= Salimzhan Nakpaev =

Kazakhstani mayor

Salimzhan Zhumashuly Nakpaev (Сәлімжан Жұмашұлы Нақпаев /kk/, Sälımjan Jūmaşūly Naqpaev; Салимжан Жумашевич Накпаев /ru/), born in 1966, had served as the mayor of Atyrau, the capital of the Atyrau Province since 2006 to 2009.

==Education and career==
After graduating from the Almaty Institution of National Economy with a degree in economics, Nakpaev began his professional life in 1983 as an engineer in the Makat District. After his service in the Soviet Army, he returned to his previous post where he worked for more than four years.
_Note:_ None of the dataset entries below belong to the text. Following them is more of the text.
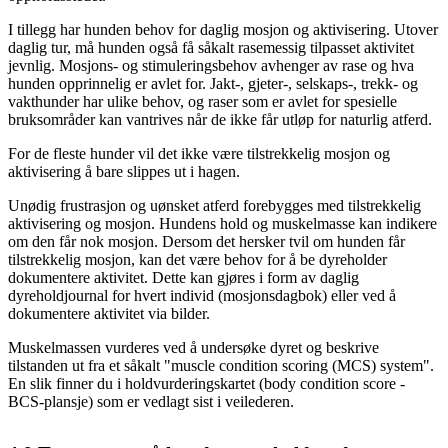
I tillegg har hunden behov for daglig mosjon og aktivisering. Utover
daglig tur, må hunden også få såkalt rasemessig tilpasset aktivitet
jevnlig. Mosjons- og stimuleringsbehov avhenger av rase og hva
hunden opprinnelig er avlet for. Jakt-, gjeter-, selskaps-, trekk- og
vakthunder har ulike behov, og raser som er avlet for spesielle
bruksområder kan vantrives når de ikke får utløp for naturlig atferd.
For de fleste hunder vil det ikke være tilstrekkelig mosjon og
aktivisering å bare slippes ut i hagen.
Unødig frustrasjon og uønsket atferd forebygges med tilstrekkelig
aktivisering og mosjon. Hundens hold og muskelmasse kan indikere
om den får nok mosjon. Dersom det hersker tvil om hunden får
tilstrekkelig mosjon, kan det være behov for å be dyreholder
dokumentere aktivitet. Dette kan gjøres i form av daglig
dyreholdjournal for hvert individ (mosjonsdagbok) eller ved å
dokumentere aktivitet via bilder.
Muskelmassen vurderes ved å undersøke dyret og beskrive
tilstanden ut fra et såkalt "muscle condition scoring (MCS) system".
En slik finner du i holdvurderingskartet (body condition score -
BCS-plansje) som er vedlagt sist i veilederen.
From 1989 to 1992, Nakpaev worked as an economist on the regional planning committee. Following that, he worked as the chairman of the small enterprise, Maksat, an assistant to the head of the Makat District administration, and the chairman of the economic committee. From 2000 to 2003, Nakpaev served as the akim of the Makat District. From March 2003, Nakpaev was the manager of the executive board of the akim of the Atyrau Province. From January 2005, he was the akim of the Zhylyoi District of the Atyrau Province. In February 2006, he became the assistant to the akim of the Atyrau Province, and in October of the same year, the mayor of the city of Atyrau.